NY-RAI/PRESENTATO IL DOCUMENTARIO SUL SOPRANO/ Scotto, per dar voce alla Dante

di Samira Leglib

Un'anteprima d'eccezione, quella che si è realizzata lo scorso venerdì nella sede di Rai Corporation a Manhattan. Su iniziativa di RaiSat, con la collaborazione dell'Istituto Italiano di Cultura e il contributo della Fondazione Dante Alighieri, è stato prioettato il documentario: "Renata Scotto, il teatro in musica", ideato e realizzato da Lucia Bonifaci la quale ci offre uno squisito ritratto della soprano italiana celebre nel mondo.

La Società Dante Alighieri, che nell'occasione si rilancia come nuovo polo della cultura italiana a NY, non poteva scegliere madrina migliore se non una sì valida promulgatrice del Bel Canto. Tra i nuovi orizzonti della Dante Alighieri infatti, ci spiega il suo presidente Claudio Angelini, c'è quello di espandere le aree di interesse della Società per non restare focalizzati solo sugli aspetti linguistici, piuttosto con l'intento di liberare la cultura italiana a cominciare, in questo caso, dall'Opera per arrivare al cinema e alla letteratura.
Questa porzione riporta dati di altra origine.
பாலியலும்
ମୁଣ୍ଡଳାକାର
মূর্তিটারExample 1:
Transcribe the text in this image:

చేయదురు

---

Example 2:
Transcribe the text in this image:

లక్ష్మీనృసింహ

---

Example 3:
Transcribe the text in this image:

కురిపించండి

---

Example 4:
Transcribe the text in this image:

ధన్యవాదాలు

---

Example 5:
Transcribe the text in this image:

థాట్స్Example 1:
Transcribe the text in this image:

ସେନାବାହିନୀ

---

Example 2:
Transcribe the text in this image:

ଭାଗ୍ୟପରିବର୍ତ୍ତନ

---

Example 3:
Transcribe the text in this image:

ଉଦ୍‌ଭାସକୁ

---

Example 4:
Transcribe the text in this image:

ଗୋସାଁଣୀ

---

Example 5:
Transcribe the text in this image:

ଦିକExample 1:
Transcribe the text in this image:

Il documentario, della durata di 30 minuti circa, segue la soprano all'interno delle aule di Opera Studio, la scuola nata dal fortunato incontro di Renata Scotto e l'Accademia Nazionale di Santa Cecilia a Roma. Opera Studio vede la luce nel 2004 con l'obiettivo di riportare la tradizione operistica ai valori di eccellenza del nostro passato e restituire al mondo la tradizione musicale italiana. «Tutti gli Italiani cantavano, si diceva un tempo», interviene Bruno Cagli, Presidente dell'Accademia, nel documentario: «ma oggi questa tradizione si è persa anche per la mancanza di buoni insegnanti».
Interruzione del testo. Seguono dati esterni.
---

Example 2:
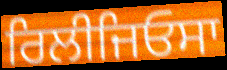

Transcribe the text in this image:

ਰਿਲੀਜਿਓਸਾ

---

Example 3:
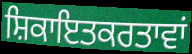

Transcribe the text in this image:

ਸ਼ਿਕਾਇਤਕਰਤਾਵਾਂ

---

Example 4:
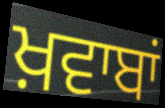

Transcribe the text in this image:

ਖ਼ਵਾਬਾਂ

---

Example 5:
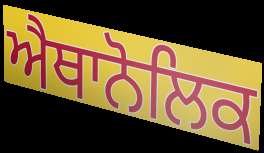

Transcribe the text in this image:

ਐਥਾਨੋਲਿਕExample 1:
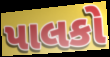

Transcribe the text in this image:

પાલકો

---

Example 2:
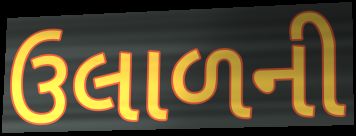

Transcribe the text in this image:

ઉલાળની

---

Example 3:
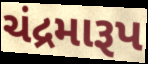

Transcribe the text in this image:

ચંદ્રમારૂપ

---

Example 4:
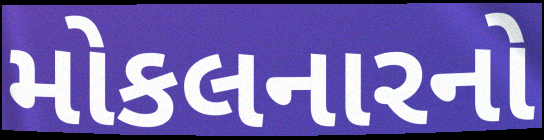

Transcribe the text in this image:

મોકલનારનો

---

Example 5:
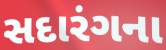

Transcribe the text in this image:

સદારંગનાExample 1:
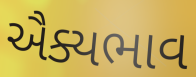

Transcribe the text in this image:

ઐક્યભાવ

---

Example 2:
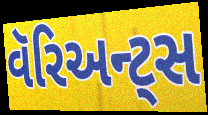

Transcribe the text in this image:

વૅરિઅન્ટ્સ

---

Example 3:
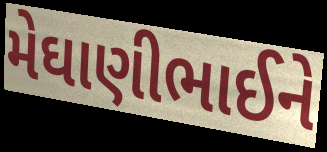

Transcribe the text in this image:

મેઘાણીભાઈને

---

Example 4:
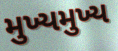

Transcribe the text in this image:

મુખ્યમુખ્ય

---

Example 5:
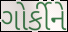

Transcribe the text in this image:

ગોર્કીને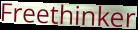
Freethinker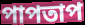
পাপতাপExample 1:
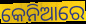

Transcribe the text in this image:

କେନିଆରେ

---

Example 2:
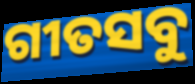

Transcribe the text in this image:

La pronta risposta a questa mancanza arriva da Renata Scotto che dopo aver dedicato una vita all'arte della musica ora dedica la medesima passione all'arte di insegnare: «Volevo trasmettere alle nuove generazioni quello che io ho avuto la fortuna di apprendere dai più grandi maestri. Io sento il dovere di portare avanti quello che è stato insegnato a me. E' come aver ricevuto dei regali». La Scuola, che si divide tra le sedi dell'Accademia di santa Cecilia a Roma e la Juilliard School a New York, accoglie studenti provenienti da tutto il mondo ammessi secondo audizioni. Non c'è solo lo studio del canto lirico tra i suoi obiettivi, il cantante viene formato nella sua quintessenza: si va dallo studio dell'uso della voce, alla respirazione, all'interpretazione di un ruolo, allo stare in scena. «Aiutare i cantanti a capire la loro voce è affascinante», racconta la Scotto, «ma l'Opera non si riduce al canto..essa è Teatro in Musica, oltre a saper cantare bisogna essere anche dei bravi interpreti. E' necessario conoscere il significato delle parole e allo stesso tempo il ruolo che si deve impersonare. Non è sufficiente sapere a memoria solo un'aria all'interno di un'opera intera». Gli studenti ammessi affrontano 4 settimane di lavoro intensissimo e, come dice Renata Scotto con quel suo fare a mezza via tra il mater e il magister: «Se sei stanco o ti ammali..curati in fretta! Bisogna essere forti per fare il cantante, il cantante è un atleta». Gli allievi hanno a disposizione una maestra di canto che aiuta a comprendere le leggi della respirazione in modo da permettere al cantante contemporaneamente di respirare, appoggiare un suono e portarlo in testa, o in maschera nel gergo tecnico. Dopodichè è la volta del maestro di scena che porta il cantante a staccare se stesso dalla preoccupazione della nota e a diventare un personaggio. Da quel momento in avanti è il corpo che parla.

Renata Scotto ha lasciato l'Italia molti anni fa insieme al marito violinista della Scala, compagno di studi, consigliere e maestro. Si è trasferita a New York la quale al tempo offriva molte meno limitazioni soprattutto pensando alle allora nuove tecnologie come la televisione che era già un mezzo di comunicazione diffusissimo e la discografia che offriva numerose possibilità. Ma quello che Scotto apprezzò maggiormente fu «la disciplina. Qui ho imparato a non essere una prima donna ma una professionista».

E conclude: «Studiare, cantare e recitare è una gioia che riempie la vita artistica -e aiuta a volte quella privata- perchè crei e noi [artisti] in fondo siamo dei mediatori che creano e io trovo questo assolutamente divino, fantastico!»